The men meet at this ramshackle settlement in the jungles of northern Colombia to talk about Castaño's future. The prognosis is grim. Castaño's war against the leftist guerrillas, which began as an act of revenge, has become a ruthless campaign of extermination that threatens to undermine Colombia-U.S. relations. AUC leaders massacre civilians and traffic drugs. Castaño is wanted in Colombia for killing scores of people: some shot, some burned, others buried alive. There are dozens of outstanding warrants for Castaño's arrest, and he has been convicted in absentia for arranging the Bogotá airport murder of an opposition political leader.
Last year, Attorney General John Ashcroft indicted Castaño for allegedly exporting several tons of cocaine to the U.S. The indictment also said that Castaño and his cohorts ordered men to decapitate a rival in Colombia and threatened to do the same to a man in Miami-Dade. During the news conference Ashcroft called Castaño's paramilitary organization "criminals ... who poison our citizens and threaten our national security."
Following the indictment, the U.S. asked for Castaño's extradition.
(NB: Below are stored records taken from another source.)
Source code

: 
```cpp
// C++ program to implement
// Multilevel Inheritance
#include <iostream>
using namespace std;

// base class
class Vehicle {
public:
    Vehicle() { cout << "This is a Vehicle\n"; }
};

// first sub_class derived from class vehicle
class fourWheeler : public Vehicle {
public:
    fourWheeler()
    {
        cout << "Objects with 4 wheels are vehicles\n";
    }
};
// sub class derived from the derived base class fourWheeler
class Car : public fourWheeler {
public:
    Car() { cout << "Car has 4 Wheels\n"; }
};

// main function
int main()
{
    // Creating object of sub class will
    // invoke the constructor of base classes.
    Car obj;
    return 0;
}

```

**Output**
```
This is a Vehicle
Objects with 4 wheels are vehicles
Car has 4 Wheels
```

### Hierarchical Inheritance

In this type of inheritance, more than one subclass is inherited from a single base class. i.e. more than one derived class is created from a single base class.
For Castaño, extradition is akin to a death sentence, a borderless decree stating that sooner or later he will have to face justice. And the scarred warrior has turned to Perez for help.
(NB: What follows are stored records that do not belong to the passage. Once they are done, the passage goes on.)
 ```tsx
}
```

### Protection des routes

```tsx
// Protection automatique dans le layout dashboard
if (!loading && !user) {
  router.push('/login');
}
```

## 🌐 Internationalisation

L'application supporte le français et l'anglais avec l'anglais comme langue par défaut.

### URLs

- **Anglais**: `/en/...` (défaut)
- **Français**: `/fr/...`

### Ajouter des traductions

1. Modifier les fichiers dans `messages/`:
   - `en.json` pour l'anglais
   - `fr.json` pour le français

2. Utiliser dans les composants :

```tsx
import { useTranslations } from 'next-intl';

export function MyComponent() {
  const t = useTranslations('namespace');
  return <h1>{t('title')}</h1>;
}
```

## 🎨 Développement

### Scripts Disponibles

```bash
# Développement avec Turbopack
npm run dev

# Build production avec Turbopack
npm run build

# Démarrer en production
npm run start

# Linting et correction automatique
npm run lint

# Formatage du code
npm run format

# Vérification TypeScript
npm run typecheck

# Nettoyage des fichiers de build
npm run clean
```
Just outside the wooden home at the foot of the soccer pitch, the two men visit at a white plastic table beneath a canopy of foliage. It's been several months since Perez's last visit to Castaño's stronghold in Colombia. Perez hands the paramilitary leader a big plastic bag from Burdines. Inside are gifts for Castaño's wife and ten-month-old daughter. Like Castaño, Perez has a newborn -- a nine-month-old pudgy barónwho has the serious countenance of his papa. The two men swap baby stories, and Castaño thanks the lawyer for the regalos. "You're a good friend," he tells Perez.
To get here, Perez took a commercial flight from Miami to Bogotá, where a three-person logistical support team waited: one Colombian lawyer and two of Perez's associates. The lawyer's handlers had rented an armored Toyota Land Cruiser strong enough to withstand a bomb blast, but no one was carrying a gun. ("I prefer a low profile," Perez says without irony.) The group traveled to a private airport just north of Bogotá, then climbed into a six-seat Piper Saratoga Perez had hired for the journey.
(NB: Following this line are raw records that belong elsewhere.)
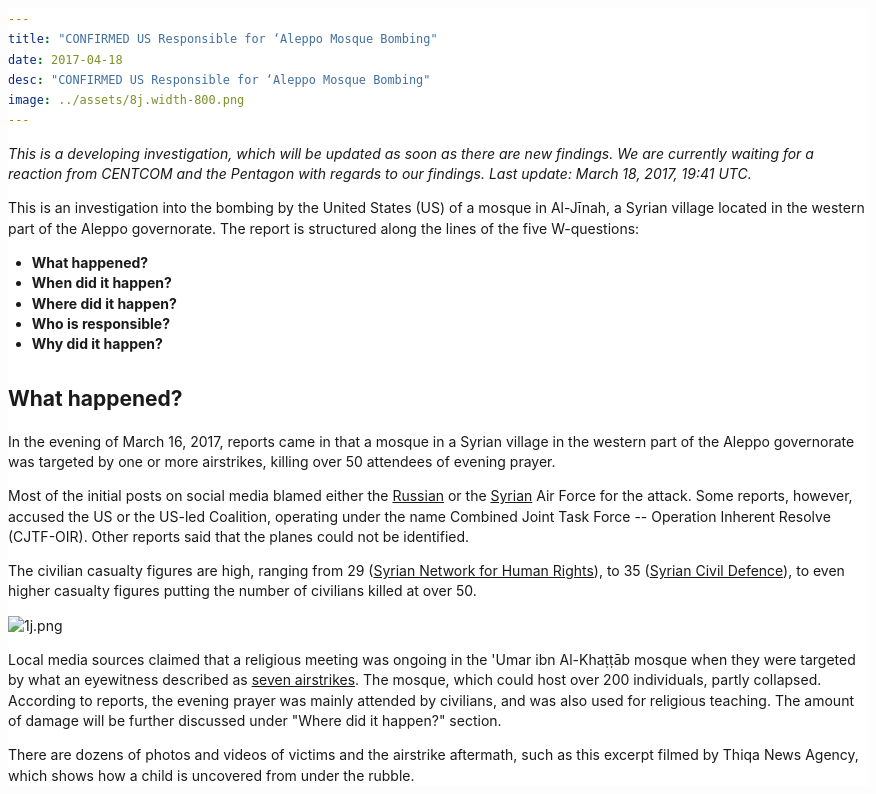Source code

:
 ```yaml
---
title: "CONFIRMED US Responsible for ‘Aleppo Mosque Bombing"
date: 2017-04-18
desc: "CONFIRMED US Responsible for ‘Aleppo Mosque Bombing"
image: ../assets/8j.width-800.png
---
```

*This is a developing investigation, which will be updated as soon as there are new findings. We are currently waiting for a reaction from CENTCOM and the Pentagon with regards to our findings. Last update: March 18, 2017, 19:41 UTC.*

This is an investigation into the bombing by the United States (US) of a mosque in Al-Jīnah, a Syrian village located in the western part of the Aleppo governorate. The report is structured along the lines of the five W-questions:

-   **What happened?**
-   **When did it happen?**
-   **Where did it happen?**
-   **Who is responsible?**
-   **Why did it happen?**

## What happened?

In the evening of March 16, 2017, reports came in that a mosque in a Syrian village in the western part of the Aleppo governorate was targeted by one or more airstrikes, killing over 50 attendees of evening prayer.

Most of the initial posts on social media blamed either the [Russian](http://archive.is/Dk32M) or the [Syrian](http://archive.is/HOq9U) Air Force for the attack. Some reports, however, accused the US or the US-led Coalition, operating under the name Combined Joint Task Force -- Operation Inherent Resolve (CJTF-OIR). Other reports said that the planes could not be identified.

The civilian casualty figures are high, ranging from 29 ([Syrian Network for Human Rights](http://sn4hr.org/blog/2017/03/16/massacre-syrian-regime-shelling-mosque-al-jeina-village-aleppo-governorate-march-16/)), to 35 ([Syrian Civil Defence](https://www.facebook.com/SCDaleppo/posts/1285988564814132:0)), to even higher casualty figures putting the number of civilians killed at over 50.

![1j.png](..../assets/1j.width-800.png)

Local media sources claimed that a religious meeting was ongoing in the 'Umar ibn Al-Khaṭṭāb mosque when they were targeted by what an eyewitness described as [seven airstrikes](https://twitter.com/trbrtc/status/842549995492577282). The mosque, which could host over 200 individuals, partly collapsed. According to reports, the evening prayer was mainly attended by civilians, and was also used for religious teaching. The amount of damage will be further discussed under "Where did it happen?" section.

There are dozens of photos and videos of victims and the airstrike aftermath, such as this excerpt filmed by Thiqa News Agency, which shows how a child is uncovered from under the rubble.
There, "04," a hulking paramilitary commander, and two Colombian policemen were waiting. "04" said the police had spotted an unidentified aircraft buzzing the area a few minutes earlier. After a quick chat, "04" thanked the policemen for their concern and ushered Perez into his SUV for the final leg of the trip.
Policemen, townspeople, and government authorities all know where Castaño is, but no one has turned him in. He has lived in their midst for years. Some credit him and his family for getting rid of the leftist guerrillas who'd terrorized and robbed the region. This tacit approval gave Perez comfort as he bounced over the bumpy roads and through dank settlements to see Castaño.
Perez's journey to the Colombian jungles began in Cienfuegos, Cuba, where sympathy for Castro's socialism ran strong in the streets and the family. His father was Spanish, his mother Cuban; Perez's grandfather worked in the Republican government of Spain before Francisco Franco overthrew it during the Spanish Civil War. Eventually the family relocated, first to Spain, then to Boston. Perez's parents worked in a medical equipment factory to support his studies at the University of Massachusetts and Boston College Law School. When Perez graduated, he got a job as a public defender in Rhode Island. "I was full of ideals. I was going to save the world," he says of those days.